For many, fashion is a game of self-expression and of power – power over ourselves, power over others’ perceptions, and power over social norms. Recently, tarot and playing cards have acted as both aesthetic and conceptual inspiration for designers who wish to draw on their associations with power dynamics and with a more modern interpretation of femininity, witchcraft, and political agency.

Just like fashion, card games are all about power shifts. Their language is deeply ingrained in our idioms; keeping your cards close to your chest, putting your cards on the table, or, like the Dolce & Gabbana Spring 2018 runway, being a queen of hearts. Their recent Queen of Hearts collection was a show all about love and feminine power. It was a way of paying homage to the brand’s aesthetic and cultural history while celebrating the classic, dynamic D&G girl; she is strong, sensual, and, most importantly, in control.
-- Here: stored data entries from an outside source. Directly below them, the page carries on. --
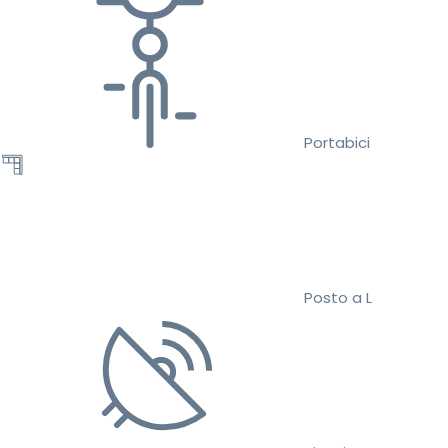
Portabici
Posto a L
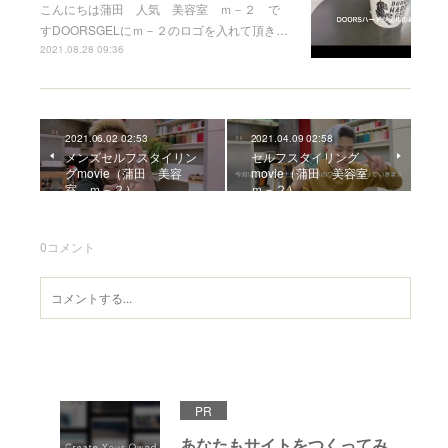
こんにちは蒲田 人気 美容室 ｍ－２ で
すDOORSGELにｍ－２のロゴを入れて頂き…
2021.08.28 09:36
2021.06.02 02:53
2021.04.09 02:58
メンズセルフスタイリン
セルフスタイリング
グmovie（蒲田 美容
movie（蒲田 美容室
室 ｍ－２）
ｍ－２）
0
コメント
PR
あなたもサイトをつくってみ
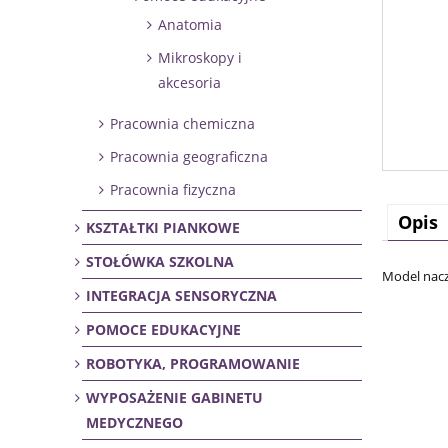
Anatomia
Mikroskopy i
akcesoria
Pracownia chemiczna
Pracownia geograficzna
Pracownia fizyczna
Opis
KSZTAŁTKI PIANKOWE
STOŁÓWKA SZKOLNA
Model nac
INTEGRACJA SENSORYCZNA
POMOCE EDUKACYJNE
ROBOTYKA, PROGRAMOWANIE
WYPOSAŻENIE GABINETU
MEDYCZNEGO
As it was for Dolce & Gabbana, the use of tarot imagery in Maria Grazia Chiuri’s Dior Resort 2018 collection was a choice rooted in history and in the creator’s own beliefs. The collection, shown in the mystic Santa Monica mountains, is both a nod to his fascination with tarot and a statement on the future of the brand. A recent Vogue article by Nicole Phelps explains how the designer used specific tarot imagery to communicate the significance of the project; the death card, associated with renewal and transformation, and the Tower card, indicative of change, were reflective of a new beginning since the end of Chiuri’s three decade long collaboration with Pierpaolo Piccioli.

The imagery on the Dior runway belonged to the Motherpeace Tarot, designed in the late ‘70s to introduce more inclusive tarot representations, and was used in collaboration with its creators, Karen Vogel and Vicki Noble. The deck, drawing on the female goddesses of indigenous peoples around the world, was innovative in its focus on matriarchal figures and on a more inclusive perception of tarot imagery. Dior’s use of it was a clear signal that times are changing.

Other designers, such as Clio Peppiatt, Alexander McQueen, and Gucci, with their evening gowns embellished with hearts pierced by daggers and recurring “FUTURE” slogans of Spring 2017, have presented collections influenced by tarot and witchcraft. And lest they leave their runway of queens without counterparts, the D&G’s Spring 2018 Men’s collection featured suits printed with images of playing cards and modified tarot prints.
Many attribute this growing fascination with card games and modern witchcraft to an increase in young, politically active women discovering these cultures online. Through its associations with witchcraft, mystery and sexual liberation, tarot has come to symbolise an awe and fear of feminine power. Modern witchcraft, and its representation in fashion, is a statement, a way for young women to reassert their political and personal agency in a Trumpian climate of hyper-masculinity.